Le cerveau peut-il résister à l'opinion du groupe ?
Les scientifiques de l’université HSE ont appris que le fait d’être en désaccord avec l’opinion des autres laisse une « trace » dans l’activité cérébrale, ce qui permet au cerveau d’ajuster plus tard son opinion en faveur du point de vue de la majorité.
L’opinion des autres et la majorité
Nous changeons souvent nos croyances sous l’influence d’autres personnes. Ce comportement social est appelé conformité et explique divers éléments de notre comportement, du vote aux élections aux tendances de la mode chez les adolescents.
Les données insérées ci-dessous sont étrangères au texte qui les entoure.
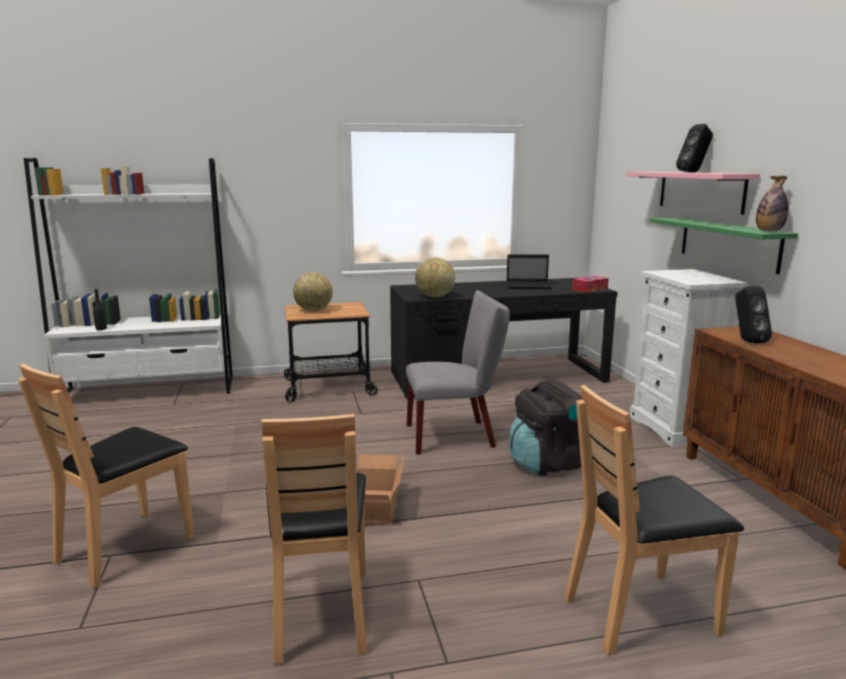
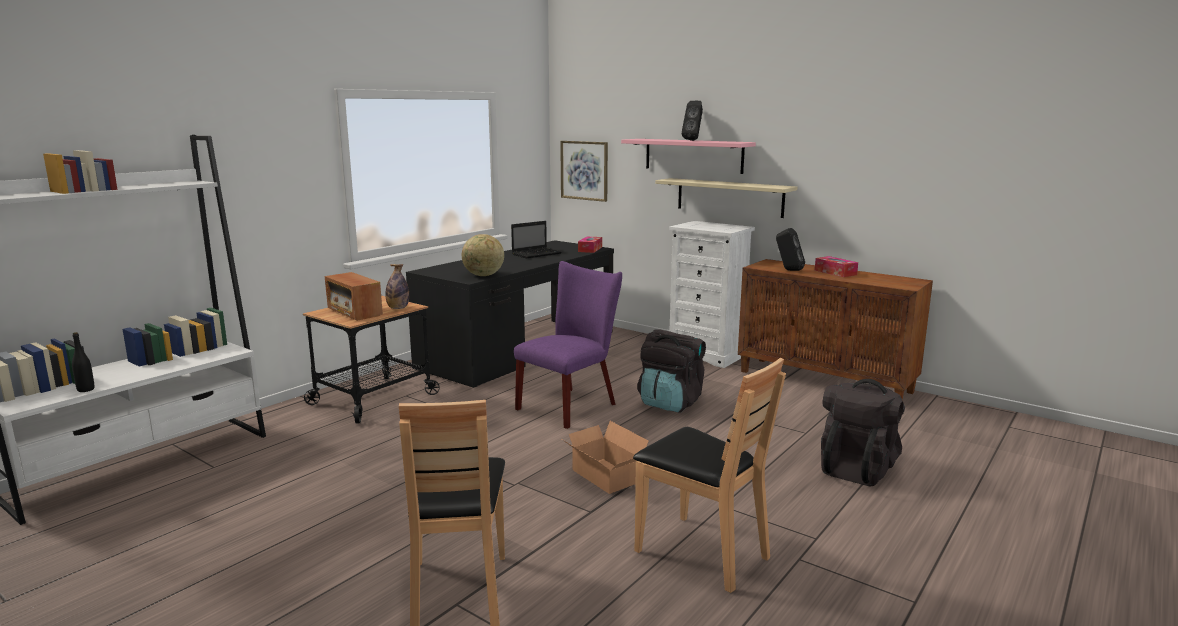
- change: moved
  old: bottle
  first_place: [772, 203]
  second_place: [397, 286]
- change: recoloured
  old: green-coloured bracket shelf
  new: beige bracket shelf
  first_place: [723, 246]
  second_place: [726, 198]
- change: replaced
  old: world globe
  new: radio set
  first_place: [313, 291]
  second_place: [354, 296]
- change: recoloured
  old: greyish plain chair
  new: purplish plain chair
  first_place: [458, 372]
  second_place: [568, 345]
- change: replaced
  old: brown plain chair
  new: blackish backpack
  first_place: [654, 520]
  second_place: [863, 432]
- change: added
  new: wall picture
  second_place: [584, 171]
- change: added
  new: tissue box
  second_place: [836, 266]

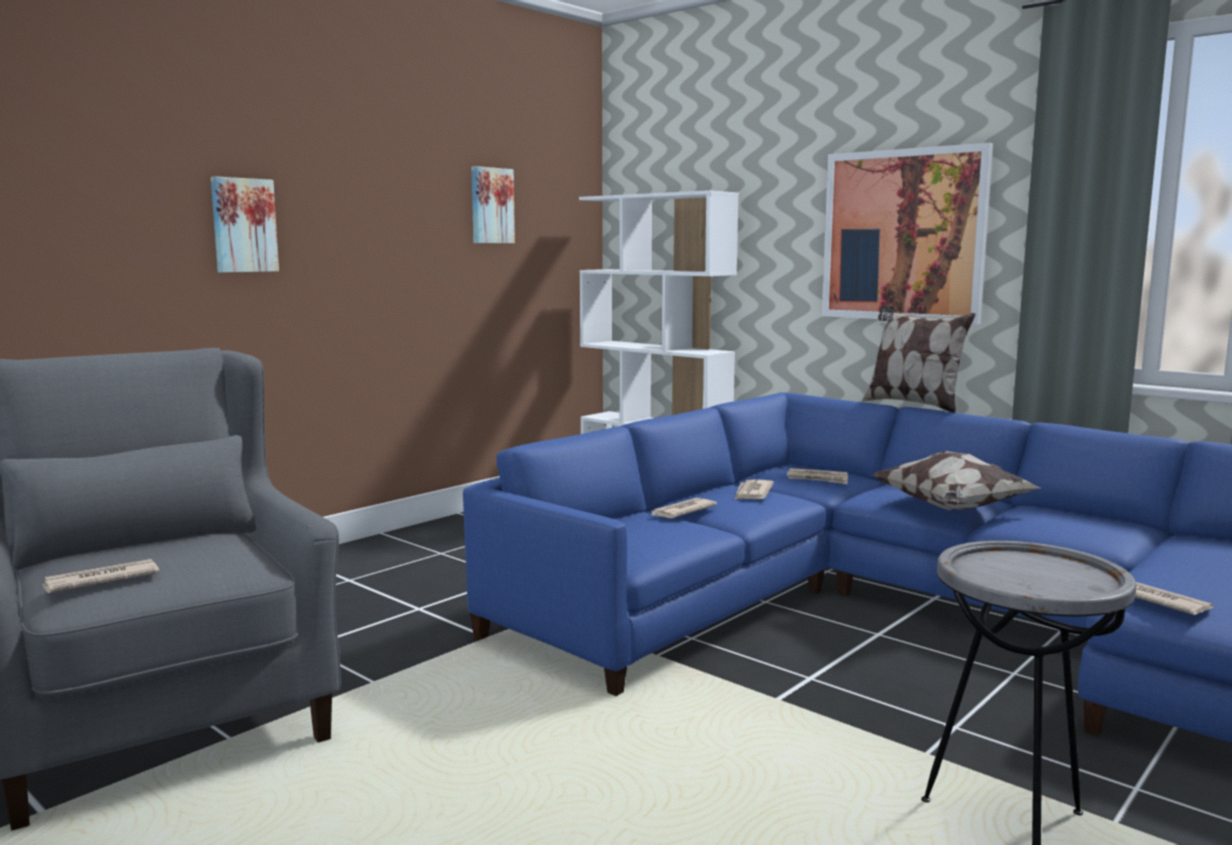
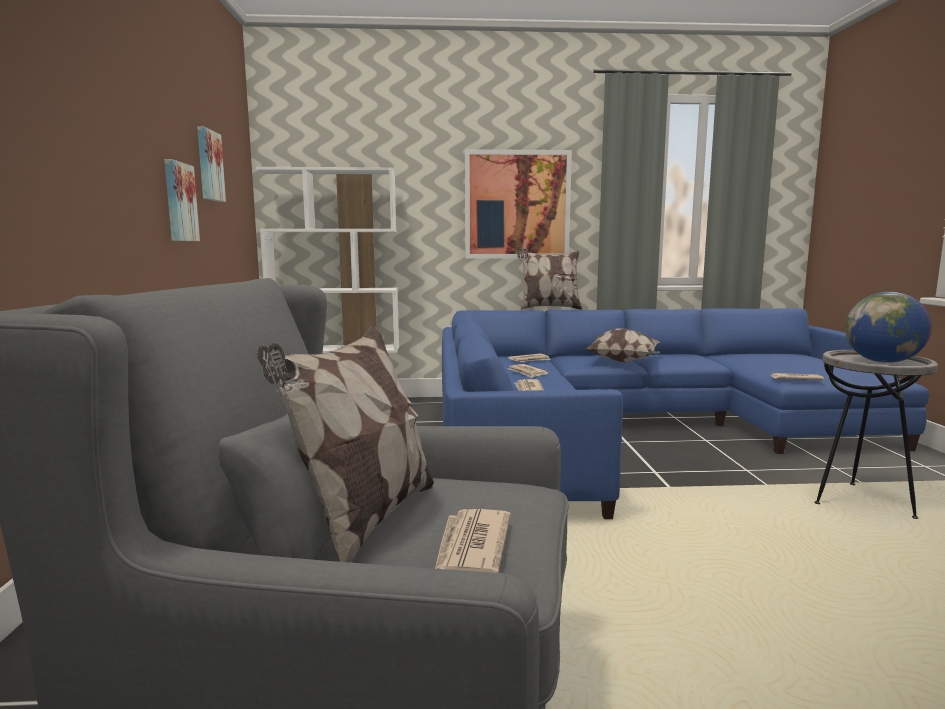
- change: moved
  old: wall picture
  first_place: [245, 224]
  second_place: [182, 200]
- change: added
  new: world globe
  second_place: [888, 327]
- change: added
  new: pillow
  second_place: [345, 444]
Les recherches sur le cerveau ont récemment permis de mieux connaître les effets à court terme de l’influence sociale sur la prise de décision. Si notre choix coïncide avec le point de vue des personnes qui nous sont chères, cette décision est renforcée dans les centres de « plaisir » du cerveau impliqués dans le système dopaminergique qui est responsable de l’apprentissage, de l’activité motrice et de nombreuses autres fonctions. À l’inverse, en cas de désaccord avec d’autres personnes, le cerveau signale qu’une « erreur » a été commise et déclenche la conformité.
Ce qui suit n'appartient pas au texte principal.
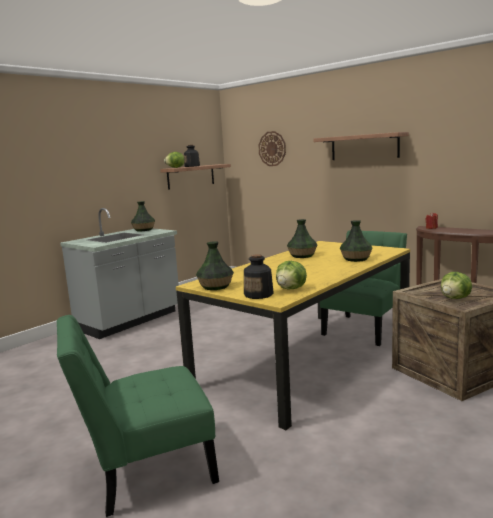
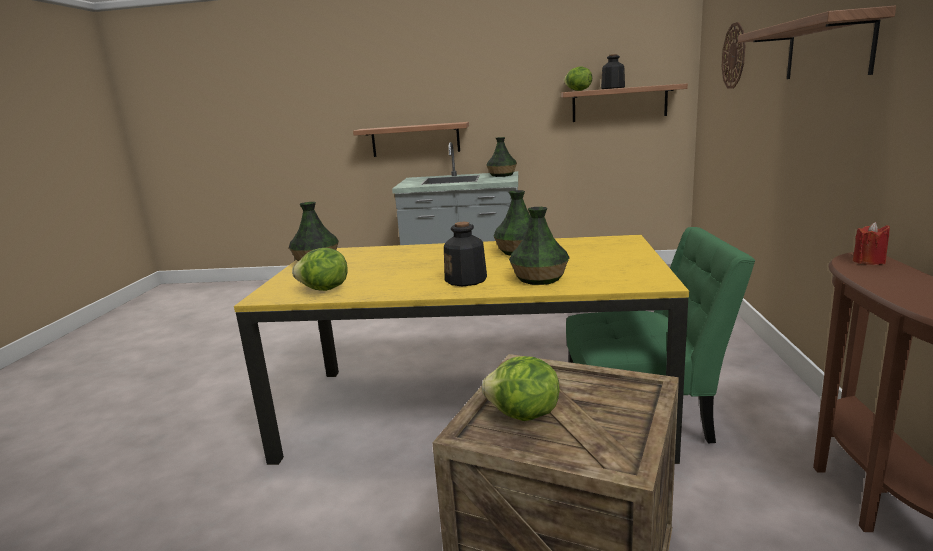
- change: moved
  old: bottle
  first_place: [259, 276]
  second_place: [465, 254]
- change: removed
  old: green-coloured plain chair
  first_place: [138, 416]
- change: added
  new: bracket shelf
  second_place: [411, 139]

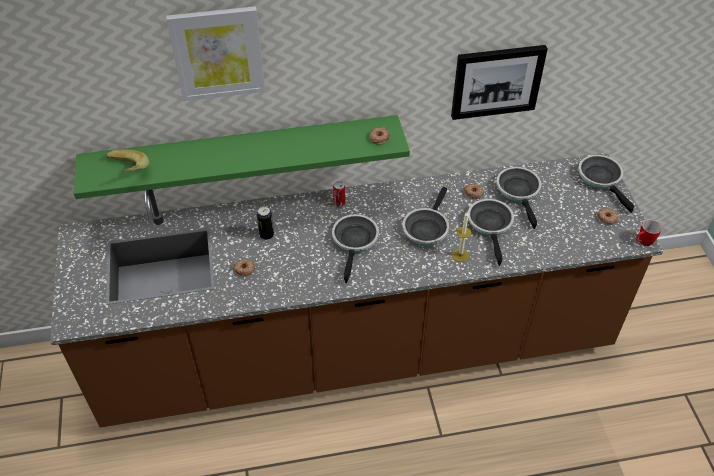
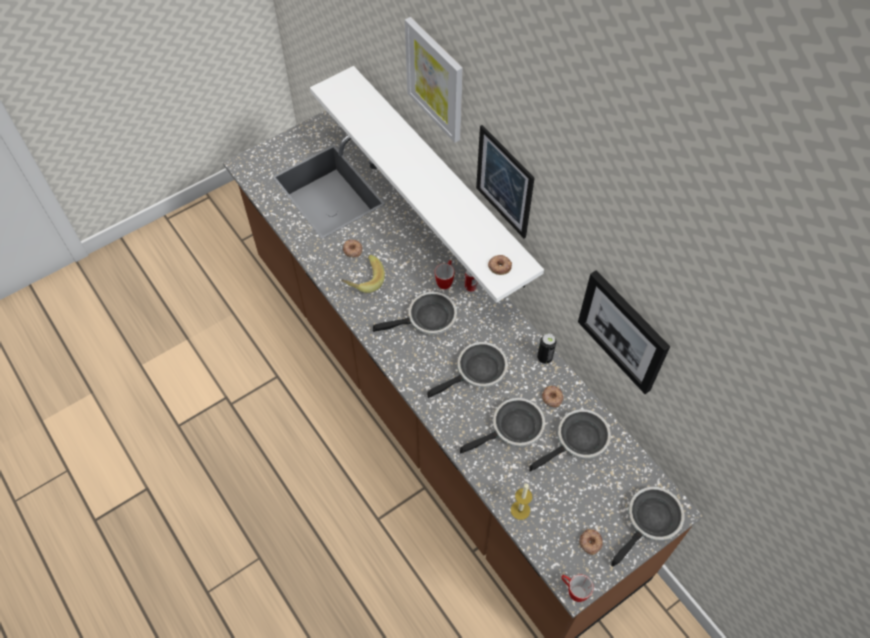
- change: recoloured
  old: green-coloured bracket shelf
  new: white bracket shelf
  first_place: [242, 157]
  second_place: [427, 184]
- change: moved
  old: banana
  first_place: [127, 161]
  second_place: [363, 274]
- change: turned
  old: skillet
  first_place: [425, 216]
  second_place: [467, 370]
  degrees: 150
- change: moved
  old: can
  first_place: [265, 223]
  second_place: [546, 349]
- change: moved
  old: wax light
  first_place: [462, 237]
  second_place: [521, 501]
- change: added
  new: wall picture
  second_place: [505, 182]
- change: added
  new: tea mug
  second_place: [444, 274]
Cependant, il existe peu d’études sur la manière dont l’influence sociale affecte l’activité cérébrale une fois que nous avons formé une opinion et pris connaissance de l’opinion des autres. Les neuroscientifiques de l’ESS ont décidé d’étudier si l’opinion des autres entraîne des changements à long terme dans l’activité cérébrale. Les scientifiques ont utilisé la magnétoencéphalographie (MEG), une méthode unique qui permet de voir en détail l’activité du cerveau humain pendant le traitement de l’information, et qui a une résolution temporelle supérieure à celle de l’IRMf traditionnelle.
Au début de l’expérience, 20 participantes ont évalué la mesure dans laquelle elles faisaient confiance à des étrangers dont le visage était représenté sur une série de photographies. Elles ont ensuite été informées de l’opinion collective d’un grand groupe de pairs, sur la question de savoir s’il fallait faire confiance à ces étrangers. Parfois l’opinion du groupe contredisait celle des participantes, et parfois elle coïncidait avec celle-ci. Au bout d’une demi-heure, les sujets étaient invités à réévaluer leur confiance envers ces mêmes étrangers.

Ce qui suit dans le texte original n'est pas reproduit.